Давая возможность липовому богу договориться о правилах игры со своей девочкой, которая явно чего-то недопоняла или, глядя на меня, передумала играть по условленным заранее правилам, его приятель отвёл меня в сторону и сказал, что я поступил нехорошо, хуже некуда, с липовым богом и его девушкой и за это липовый бог имеет право сделать со мной всё, что захочет, но не сделает, если я отдам ему все свои деньги. “Сколько у тебя их?” — спросил липовый друг. “Рубль”, — ответил я, вспоминая, что под надорванной подкладкой куртки лежит ещё на самый чёрный день или всякий случай пятёрка. “Отдай ему рубль, и он тебя отпустит”, — сказал мне липовый друг, и я, глядя на него со страхом и с упрёком, сказал, что ничего такого не делал и, значит, рубля отдавать не за что. “Смотри”, — ответил мне липовый друг и позвал липового бога.
“Она сказала мне, что ты — это ты”, — принёс мне весть липовый бог, и я ещё раз ужаснулся всей этой бессмыслице. Позже, когда я примусь за Кафку, Хармса, Гарсиа Маркеса, Ионеско и всех остальных из этой развесёлой братии с вывихнутыми и не вправленными обратно мозгами, я не буду хвататься за голову и кричать “Куда вы меня тащите!”, не буду прятаться — от мира своих мыслей о мире — на чердаках, а потом рассматривать своё изуродованное изображение в зеркале угрюмым взглядом франкофона, не буду, как поведенный, искать пределы своих гравитаций и биться головой о висящий на стенке ковёр, а сяду себе где-нибудь в уголочке, сковырну лейкопластырь и спрошу себя: “А помнишь?” И вспомню, как что-то лепетал в ответ о лежащем в больнице дедушке, о том, что он тяжело болен и скоро умрёт (как будто бы мой — ещё мой — рубль мог его спасти), о том, что я — это не я, и даже если бы я был я, то я никогда не был в этом их пионерском лагере — как же он всё-таки назывался? — о том, что девочку, которую я только что видел, я видел в первый и последний раз в жизни, что, наверное, в мире, как и везде, существуют двойники, дублёры и близнецы, которых разлучили в раннем детстве, о том, что у меня тоже есть друзья и я их никогда не предаю и не обманываю, о том, что… да разве всё упомнишь из того, что приходит в голову на ходу, когда тебя пусть и так изощрённо, так театрально и нелепо, но грабят? Главное, что ни он, ни я ни разу не произнесли слов “не верю” или “ты мне врёшь”. Всё было по правилам.

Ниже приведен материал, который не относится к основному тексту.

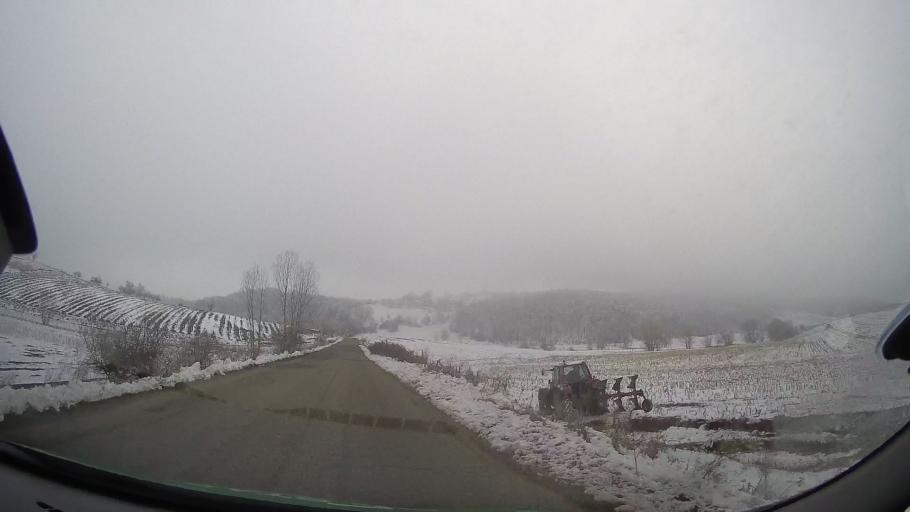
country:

Одного я не помню — не то чтобы память отказывает или вытерла к чёрту эти воспоминания, не то чтобы эта история закончилась ничем: пришли вездесущие взрослые и разогнали нашу гоп-компанию по разным углам, — но, по-видимому, её финал был для меня не важен, менее важен, чем то, что произошло в начале и середине, — нет, хоть убей, не вспомнить, отдал ли я липовому богу его заработанный рубль, ведь спектакль стоил того и даже больше, или всё-таки как-то выкрутился, нашёл какие-то доводы и аргументы, против которых — по правилам, всё по правилам — и хоть и липовому, но богу возразить было нечего.